Don’t Let Me Be Misunderstood
Don’t Let Me Be Misunderstood remains a marker of Nina Simone’s identity (despite the lyrics being written by Bennie Benjamin, Horace Ott, and Sol Marcus). After years of what she called “inferior” show tunes and “musically ignorant” popular audiences, Simone was all too familiar with the theme of lonely remorse.
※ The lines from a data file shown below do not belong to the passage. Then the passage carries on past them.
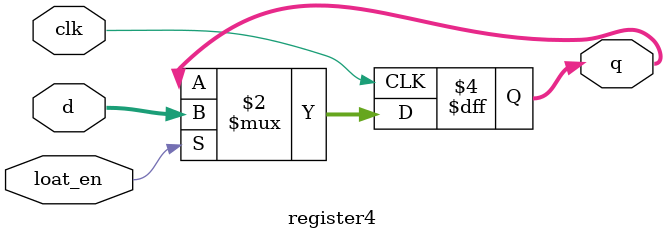
<source format=v>
module register4 (input loat_en, input clk, input [3:0] d,output reg [3:0] q);

always @(posedge clk) begin
if (loat_en)
	q<=d;

end
endmodule
</source>
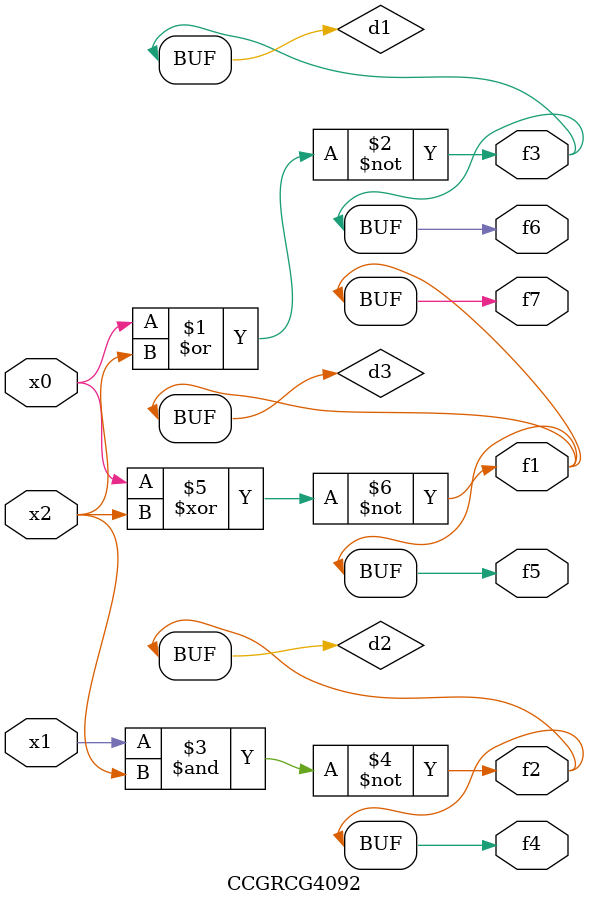
<source format=v>
module CCGRCG4092(
	input x0, x1, x2,
	output f1, f2, f3, f4, f5, f6, f7
);

	wire d1, d2, d3;

	nor (d1, x0, x2);
	nand (d2, x1, x2);
	xnor (d3, x0, x2);
	assign f1 = d3;
	assign f2 = d2;
	assign f3 = d1;
	assign f4 = d2;
	assign f5 = d3;
	assign f6 = d1;
	assign f7 = d3;
endmodule

</source>
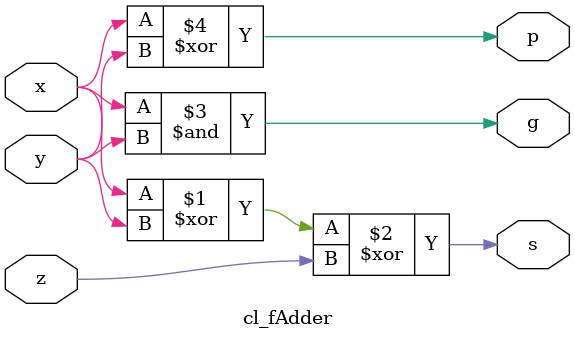
<source format=sv>
module cl_fAdder
(
	input x, y, z,
	output s, g, p
);

	assign s = x^y^z;
	assign g = (x&y);
	assign p = (x^y);

endmodule
</source>
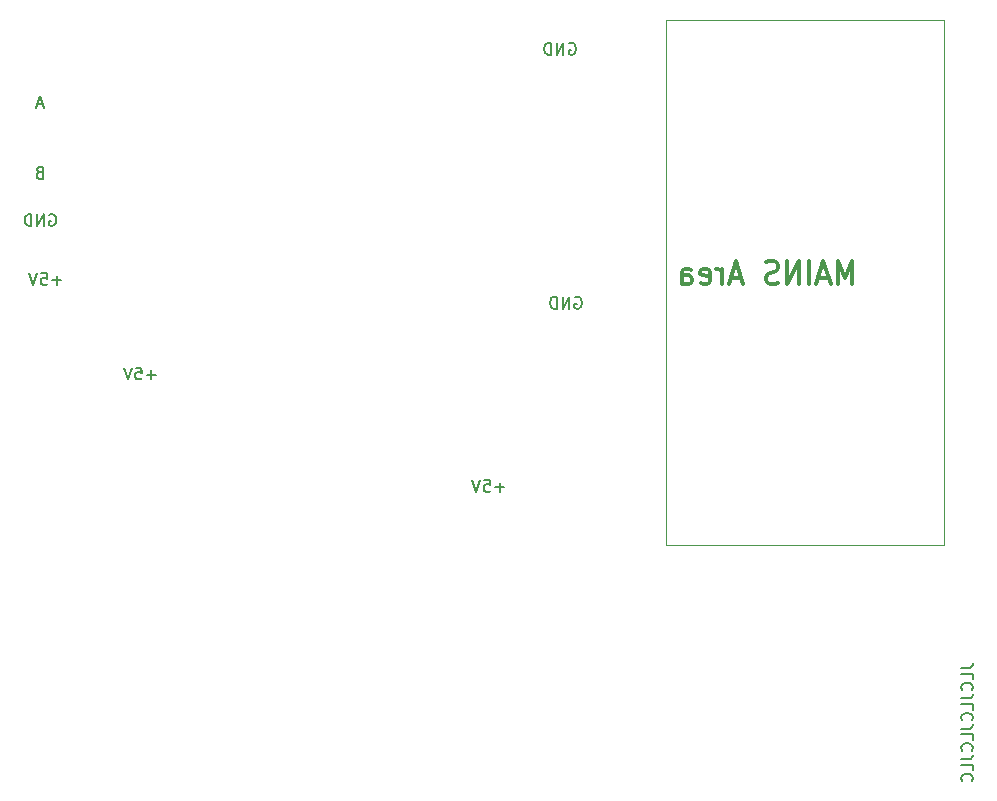
<source format=gbr>
%TF.GenerationSoftware,KiCad,Pcbnew,6.0.7*%
%TF.CreationDate,2022-09-29T13:58:53+02:00*%
%TF.ProjectId,HP_device,48505f64-6576-4696-9365-2e6b69636164,rev?*%
%TF.SameCoordinates,Original*%
%TF.FileFunction,Legend,Bot*%
%TF.FilePolarity,Positive*%
%FSLAX46Y46*%
G04 Gerber Fmt 4.6, Leading zero omitted, Abs format (unit mm)*
G04 Created by KiCad (PCBNEW 6.0.7) date 2022-09-29 13:58:53*
%MOMM*%
%LPD*%
G01*
G04 APERTURE LIST*
%ADD10C,0.150000*%
%ADD11C,0.300000*%
%ADD12C,0.120000*%
G04 APERTURE END LIST*
D10*
X112952380Y-76880952D02*
X113666666Y-76880952D01*
X113809523Y-76833333D01*
X113904761Y-76738095D01*
X113952380Y-76595238D01*
X113952380Y-76500000D01*
X113952380Y-77833333D02*
X113952380Y-77357142D01*
X112952380Y-77357142D01*
X113857142Y-78738095D02*
X113904761Y-78690476D01*
X113952380Y-78547619D01*
X113952380Y-78452380D01*
X113904761Y-78309523D01*
X113809523Y-78214285D01*
X113714285Y-78166666D01*
X113523809Y-78119047D01*
X113380952Y-78119047D01*
X113190476Y-78166666D01*
X113095238Y-78214285D01*
X113000000Y-78309523D01*
X112952380Y-78452380D01*
X112952380Y-78547619D01*
X113000000Y-78690476D01*
X113047619Y-78738095D01*
X112952380Y-79452380D02*
X113666666Y-79452380D01*
X113809523Y-79404761D01*
X113904761Y-79309523D01*
X113952380Y-79166666D01*
X113952380Y-79071428D01*
X113952380Y-80404761D02*
X113952380Y-79928571D01*
X112952380Y-79928571D01*
X113857142Y-81309523D02*
X113904761Y-81261904D01*
X113952380Y-81119047D01*
X113952380Y-81023809D01*
X113904761Y-80880952D01*
X113809523Y-80785714D01*
X113714285Y-80738095D01*
X113523809Y-80690476D01*
X113380952Y-80690476D01*
X113190476Y-80738095D01*
X113095238Y-80785714D01*
X113000000Y-80880952D01*
X112952380Y-81023809D01*
X112952380Y-81119047D01*
X113000000Y-81261904D01*
X113047619Y-81309523D01*
X112952380Y-82023809D02*
X113666666Y-82023809D01*
X113809523Y-81976190D01*
X113904761Y-81880952D01*
X113952380Y-81738095D01*
X113952380Y-81642857D01*
X113952380Y-82976190D02*
X113952380Y-82500000D01*
X112952380Y-82500000D01*
X113857142Y-83880952D02*
X113904761Y-83833333D01*
X113952380Y-83690476D01*
X113952380Y-83595238D01*
X113904761Y-83452380D01*
X113809523Y-83357142D01*
X113714285Y-83309523D01*
X113523809Y-83261904D01*
X113380952Y-83261904D01*
X113190476Y-83309523D01*
X113095238Y-83357142D01*
X113000000Y-83452380D01*
X112952380Y-83595238D01*
X112952380Y-83690476D01*
X113000000Y-83833333D01*
X113047619Y-83880952D01*
X112952380Y-84595238D02*
X113666666Y-84595238D01*
X113809523Y-84547619D01*
X113904761Y-84452380D01*
X113952380Y-84309523D01*
X113952380Y-84214285D01*
X113952380Y-85547619D02*
X113952380Y-85071428D01*
X112952380Y-85071428D01*
X113857142Y-86452380D02*
X113904761Y-86404761D01*
X113952380Y-86261904D01*
X113952380Y-86166666D01*
X113904761Y-86023809D01*
X113809523Y-85928571D01*
X113714285Y-85880952D01*
X113523809Y-85833333D01*
X113380952Y-85833333D01*
X113190476Y-85880952D01*
X113095238Y-85928571D01*
X113000000Y-86023809D01*
X112952380Y-86166666D01*
X112952380Y-86261904D01*
X113000000Y-86404761D01*
X113047619Y-86452380D01*
X80261904Y-45500000D02*
X80357142Y-45452380D01*
X80500000Y-45452380D01*
X80642857Y-45500000D01*
X80738095Y-45595238D01*
X80785714Y-45690476D01*
X80833333Y-45880952D01*
X80833333Y-46023809D01*
X80785714Y-46214285D01*
X80738095Y-46309523D01*
X80642857Y-46404761D01*
X80500000Y-46452380D01*
X80404761Y-46452380D01*
X80261904Y-46404761D01*
X80214285Y-46357142D01*
X80214285Y-46023809D01*
X80404761Y-46023809D01*
X79785714Y-46452380D02*
X79785714Y-45452380D01*
X79214285Y-46452380D01*
X79214285Y-45452380D01*
X78738095Y-46452380D02*
X78738095Y-45452380D01*
X78500000Y-45452380D01*
X78357142Y-45500000D01*
X78261904Y-45595238D01*
X78214285Y-45690476D01*
X78166666Y-45880952D01*
X78166666Y-46023809D01*
X78214285Y-46214285D01*
X78261904Y-46309523D01*
X78357142Y-46404761D01*
X78500000Y-46452380D01*
X78738095Y-46452380D01*
D11*
X103700000Y-44404761D02*
X103700000Y-42404761D01*
X103100000Y-43833333D01*
X102500000Y-42404761D01*
X102500000Y-44404761D01*
X101728571Y-43833333D02*
X100871428Y-43833333D01*
X101900000Y-44404761D02*
X101300000Y-42404761D01*
X100700000Y-44404761D01*
X100100000Y-44404761D02*
X100100000Y-42404761D01*
X99242857Y-44404761D02*
X99242857Y-42404761D01*
X98214285Y-44404761D01*
X98214285Y-42404761D01*
X97442857Y-44309523D02*
X97185714Y-44404761D01*
X96757142Y-44404761D01*
X96585714Y-44309523D01*
X96500000Y-44214285D01*
X96414285Y-44023809D01*
X96414285Y-43833333D01*
X96500000Y-43642857D01*
X96585714Y-43547619D01*
X96757142Y-43452380D01*
X97100000Y-43357142D01*
X97271428Y-43261904D01*
X97357142Y-43166666D01*
X97442857Y-42976190D01*
X97442857Y-42785714D01*
X97357142Y-42595238D01*
X97271428Y-42500000D01*
X97100000Y-42404761D01*
X96671428Y-42404761D01*
X96414285Y-42500000D01*
X94357142Y-43833333D02*
X93500000Y-43833333D01*
X94528571Y-44404761D02*
X93928571Y-42404761D01*
X93328571Y-44404761D01*
X92728571Y-44404761D02*
X92728571Y-43071428D01*
X92728571Y-43452380D02*
X92642857Y-43261904D01*
X92557142Y-43166666D01*
X92385714Y-43071428D01*
X92214285Y-43071428D01*
X90928571Y-44309523D02*
X91100000Y-44404761D01*
X91442857Y-44404761D01*
X91614285Y-44309523D01*
X91700000Y-44119047D01*
X91700000Y-43357142D01*
X91614285Y-43166666D01*
X91442857Y-43071428D01*
X91100000Y-43071428D01*
X90928571Y-43166666D01*
X90842857Y-43357142D01*
X90842857Y-43547619D01*
X91700000Y-43738095D01*
X89300000Y-44404761D02*
X89300000Y-43357142D01*
X89385714Y-43166666D01*
X89557142Y-43071428D01*
X89900000Y-43071428D01*
X90071428Y-43166666D01*
X89300000Y-44309523D02*
X89471428Y-44404761D01*
X89900000Y-44404761D01*
X90071428Y-44309523D01*
X90157142Y-44119047D01*
X90157142Y-43928571D01*
X90071428Y-43738095D01*
X89900000Y-43642857D01*
X89471428Y-43642857D01*
X89300000Y-43547619D01*
D12*
X111500000Y-22000000D02*
X88000000Y-22000000D01*
X88000000Y-22000000D02*
X88000000Y-66500000D01*
X88000000Y-66500000D02*
X111500000Y-66500000D01*
X111500000Y-66500000D02*
X111500000Y-22000000D01*
D10*
X74285714Y-61571428D02*
X73523809Y-61571428D01*
X73904761Y-61952380D02*
X73904761Y-61190476D01*
X72571428Y-60952380D02*
X73047619Y-60952380D01*
X73095238Y-61428571D01*
X73047619Y-61380952D01*
X72952380Y-61333333D01*
X72714285Y-61333333D01*
X72619047Y-61380952D01*
X72571428Y-61428571D01*
X72523809Y-61523809D01*
X72523809Y-61761904D01*
X72571428Y-61857142D01*
X72619047Y-61904761D01*
X72714285Y-61952380D01*
X72952380Y-61952380D01*
X73047619Y-61904761D01*
X73095238Y-61857142D01*
X72238095Y-60952380D02*
X71904761Y-61952380D01*
X71571428Y-60952380D01*
X79761904Y-24000000D02*
X79857142Y-23952380D01*
X80000000Y-23952380D01*
X80142857Y-24000000D01*
X80238095Y-24095238D01*
X80285714Y-24190476D01*
X80333333Y-24380952D01*
X80333333Y-24523809D01*
X80285714Y-24714285D01*
X80238095Y-24809523D01*
X80142857Y-24904761D01*
X80000000Y-24952380D01*
X79904761Y-24952380D01*
X79761904Y-24904761D01*
X79714285Y-24857142D01*
X79714285Y-24523809D01*
X79904761Y-24523809D01*
X79285714Y-24952380D02*
X79285714Y-23952380D01*
X78714285Y-24952380D01*
X78714285Y-23952380D01*
X78238095Y-24952380D02*
X78238095Y-23952380D01*
X78000000Y-23952380D01*
X77857142Y-24000000D01*
X77761904Y-24095238D01*
X77714285Y-24190476D01*
X77666666Y-24380952D01*
X77666666Y-24523809D01*
X77714285Y-24714285D01*
X77761904Y-24809523D01*
X77857142Y-24904761D01*
X78000000Y-24952380D01*
X78238095Y-24952380D01*
X44785714Y-52071428D02*
X44023809Y-52071428D01*
X44404761Y-52452380D02*
X44404761Y-51690476D01*
X43071428Y-51452380D02*
X43547619Y-51452380D01*
X43595238Y-51928571D01*
X43547619Y-51880952D01*
X43452380Y-51833333D01*
X43214285Y-51833333D01*
X43119047Y-51880952D01*
X43071428Y-51928571D01*
X43023809Y-52023809D01*
X43023809Y-52261904D01*
X43071428Y-52357142D01*
X43119047Y-52404761D01*
X43214285Y-52452380D01*
X43452380Y-52452380D01*
X43547619Y-52404761D01*
X43595238Y-52357142D01*
X42738095Y-51452380D02*
X42404761Y-52452380D01*
X42071428Y-51452380D01*
X34928571Y-34928571D02*
X34785714Y-34976190D01*
X34738095Y-35023809D01*
X34690476Y-35119047D01*
X34690476Y-35261904D01*
X34738095Y-35357142D01*
X34785714Y-35404761D01*
X34880952Y-35452380D01*
X35261904Y-35452380D01*
X35261904Y-34452380D01*
X34928571Y-34452380D01*
X34833333Y-34500000D01*
X34785714Y-34547619D01*
X34738095Y-34642857D01*
X34738095Y-34738095D01*
X34785714Y-34833333D01*
X34833333Y-34880952D01*
X34928571Y-34928571D01*
X35261904Y-34928571D01*
X35238095Y-29166666D02*
X34761904Y-29166666D01*
X35333333Y-29452380D02*
X35000000Y-28452380D01*
X34666666Y-29452380D01*
X36785714Y-44071428D02*
X36023809Y-44071428D01*
X36404761Y-44452380D02*
X36404761Y-43690476D01*
X35071428Y-43452380D02*
X35547619Y-43452380D01*
X35595238Y-43928571D01*
X35547619Y-43880952D01*
X35452380Y-43833333D01*
X35214285Y-43833333D01*
X35119047Y-43880952D01*
X35071428Y-43928571D01*
X35023809Y-44023809D01*
X35023809Y-44261904D01*
X35071428Y-44357142D01*
X35119047Y-44404761D01*
X35214285Y-44452380D01*
X35452380Y-44452380D01*
X35547619Y-44404761D01*
X35595238Y-44357142D01*
X34738095Y-43452380D02*
X34404761Y-44452380D01*
X34071428Y-43452380D01*
X35761904Y-38500000D02*
X35857142Y-38452380D01*
X36000000Y-38452380D01*
X36142857Y-38500000D01*
X36238095Y-38595238D01*
X36285714Y-38690476D01*
X36333333Y-38880952D01*
X36333333Y-39023809D01*
X36285714Y-39214285D01*
X36238095Y-39309523D01*
X36142857Y-39404761D01*
X36000000Y-39452380D01*
X35904761Y-39452380D01*
X35761904Y-39404761D01*
X35714285Y-39357142D01*
X35714285Y-39023809D01*
X35904761Y-39023809D01*
X35285714Y-39452380D02*
X35285714Y-38452380D01*
X34714285Y-39452380D01*
X34714285Y-38452380D01*
X34238095Y-39452380D02*
X34238095Y-38452380D01*
X34000000Y-38452380D01*
X33857142Y-38500000D01*
X33761904Y-38595238D01*
X33714285Y-38690476D01*
X33666666Y-38880952D01*
X33666666Y-39023809D01*
X33714285Y-39214285D01*
X33761904Y-39309523D01*
X33857142Y-39404761D01*
X34000000Y-39452380D01*
X34238095Y-39452380D01*
M02*

</source>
Though Mississippi Goddam led Simone to refocus her life on civil rights and the Black revolution, Don’t Let Me Be Misunderstood continued to reflect her personal past and future struggles, including her bipolar disorder and depression that went undiagnosed and self-medicated for years.
Be My Husband
The lyrics to Be My Husband are actually attributed to Andrew Stroud, her abusive husband, and manager. The title seems a little mysterious. Is it a proposal, a bargain, a command? Is she asking him to marry her, or for him to act as a husband is supposed to act?

The year Simone recorded the song, death came knocking on two doors: of her closest friend, playwright Lorraine Hansberry and Malcolm X. In the wake of her mourning, Be My Husband seems to be all those things – a proposition, a bargain, as well as a command.
To Be Young, Gifted, and Black
Lorraine Hansberry, who was the first Black woman to have her material produced on Broadway (A Raisin in the Sun), was also a friend and mentor to Simone. When Hansberry died in 1965, at age 34, Simone was devastated.

With its simple and direct message of racial pride and its forceful melody, the single became a Top 10 R&B hit. It was also Simone’s biggest crossover success since I Loves You, Porgy. Aretha Franklin, Donny Hathaway, and Solange all covered the song. CORE named it the “Black National Anthem.” Simone also performed the song on Sesame Street.